Saturday, July 23, 2011

Being a Working Writer

Jeri Westerson








I’m feeling like a full time writer at last! I edited one manuscript and sent it off to my agent. And then I finished up the writing of another manuscript in another series I write under a different name, and sent that off to my editor. While waiting for the agent comments, I received notes back from the editor of the other. And when that’s done and sent, I will start the rewriting of yet a third series I hope to send off to St. Martin’s, the first of which is called OSWALD THE THIEF, a funny and fast-paced caper series about thieves and con men, a sort of Ocean’s 11 in the Middle Ages. And then, I’m still trying to get ideas for some short stories I can send to magazines or compile into my own anthology to self-publish. And during all that, I still have a slew of public appearances to make in and around southern California.

Whew!

It’s good to be busy. And really, I am enjoying it, even through the grumbling. It’s been a long time since I had a career I enjoyed and not just a job. How do I do it? Well, by treating it like a career.

When I get up in the morning before the coffee is done brewing, I start in on emails. Good to correspond early with those on the east coast since they’re already at work. Then there’s hitting Facebook (both pages, one for Crispin and one for my gay mystery series) to see what’s going on there, and then perhaps checking in on my other blogs and putting up a post or two.

Once hubby is out of the shower and off to work, it’s my turn to get cleaned up. By then, it’s about nine and I can sit down to write. If I’ve got a new project before me, I begin outlining. With at least three series on the table (that’s three books a year), I have to be organized. I’ll never make my deadlines if I’m not. That means, for me, having an outline. Not a particularly detailed one, but I take the one that I wrote for my publisher and expand on it, dividing it into chapters, adding details and other plot twists as they occur to me. And once that is down, I see the areas I need to research. I map those out and if I can’t utilize the books I already have at home—and I have many, believe me—I get on the internet and scope out the titles I need to find. To get those, I sometimes go to my historical lifeline, a medieval listserv of medievalists—scholars, professors, historians from around the world—who communicate and share ideas. I might ask the list what is the best secondary source to get the info I need and they will chime in with recommended texts. I check my local university library online to see if they have it in their stacks and then head out. Sometimes I’m lucky, and the source I want is out of copyright. If that’s the case, then Google Books has it and I can download a pdf right to my very own computer. And if it’s not out of copyright, I can sometimes still find it on Google Books and get to read just the pages I am after (since they blank out every few pages or so).

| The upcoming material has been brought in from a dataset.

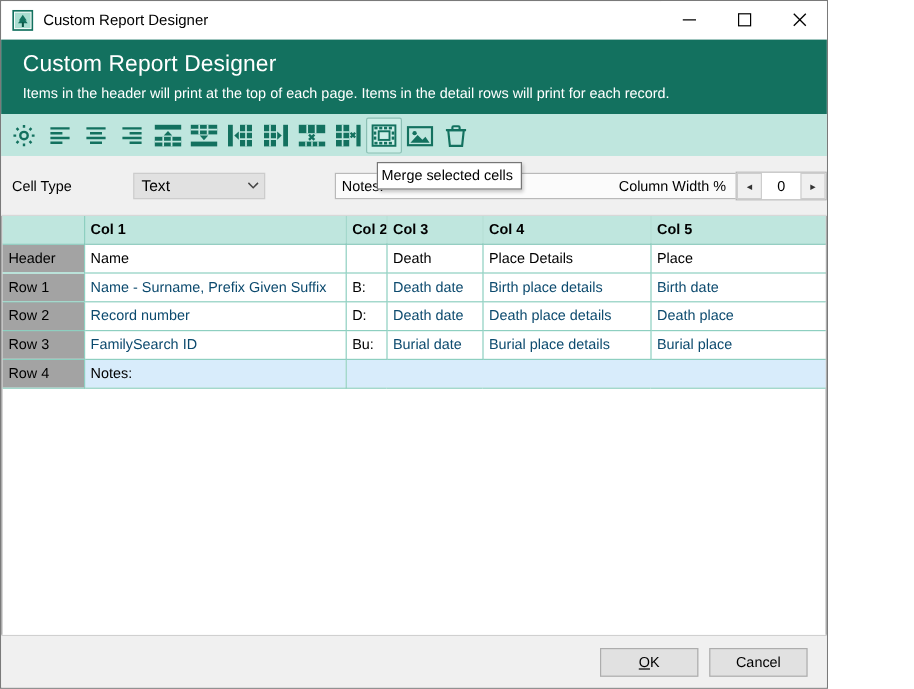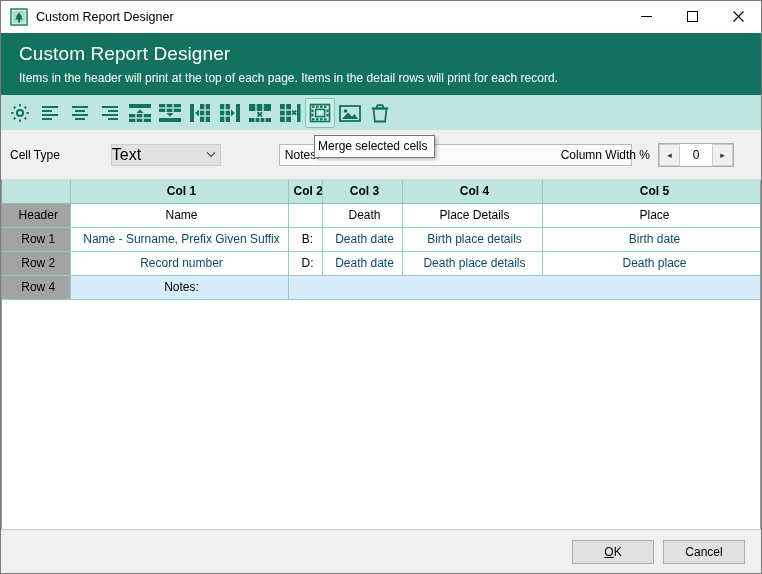"Custom Report Designer" #window { width: 762px -> 690px }
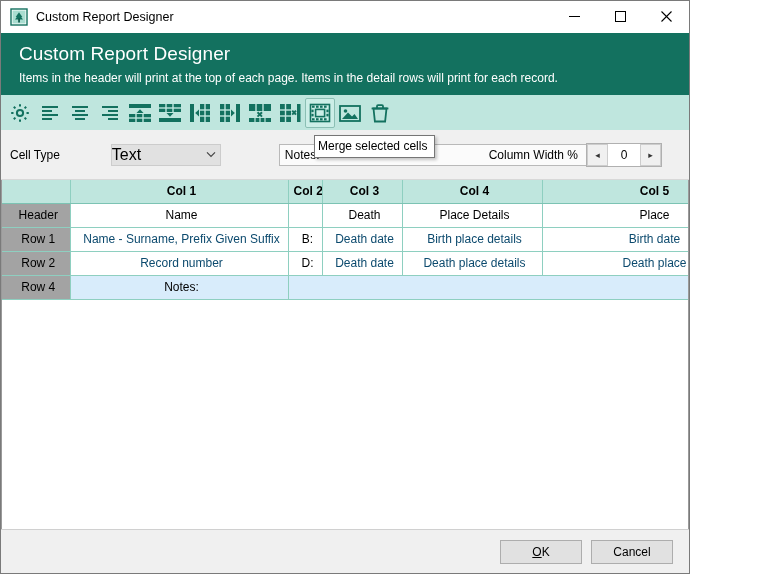"Text" .combo-text { font-size: 16px -> 13px; padding-left: none -> 6px }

The research part might take a few weeks to get the info and get it organized. But I can’t delay. I’ve got to get cracking on the manuscript. I set myself the goal of a minimum of ten pages a day. If I meet that goal—which I usually do around three o’clock, I can quit for the day or, if I’m not mentally exhausted and I’m on a roll, I can keep going. Sometimes I don’t quite meet that goal, but it all seems to work out. In about two to three months I have a working draft (since I rewrite and continue to research while I write. I lose days to promotion when I have a lot of driving to do, but as I’m only aiming for a 300 page manuscript, it works out to about two to three months).

In between all of that are public appearances. I do a lot of library and literary luncheon appearances to get my name out there (just take a peek here to see if I’ll be in your area). That’s not the book tour for the newest release. That’s just the everyday appearance schedule. The book tour for TROUBLED BONES begins with a big party or book launch at my favorite indie in Pasadena, Vroman’s, complete with dueling knights and free-flowing mead. After that I’ll be either driving to my next venue or hopping onto planes every weekend in October and some in November. Does the publisher pay for this? Nope.

It’s all part of the game of writing and staying published. It’s part of the job. And I wouldn’t have it any other way.

5 comments:

Elizabeth Zelvin said...

Love the armored typist pic, Jeri. That's just what I feel like when I try to thumb my new iPhone.

Sandra Parshall said...

A third series! And it sounds great.

It's hard for me to concentrate on writing when I have promotion stuff to do, but I'm getting better at it. (I'm basically a "leave me alone in my cave to write" type.) I wish I could juggle it all as well as you do, Jeri.

Julia Buckley said...

Jeri, you are the writer that we all aspire to be. Congratulations on all of your ventures.

Jeri Westerson said...

Who says I'm able to juggle it, Sandy? We'll see.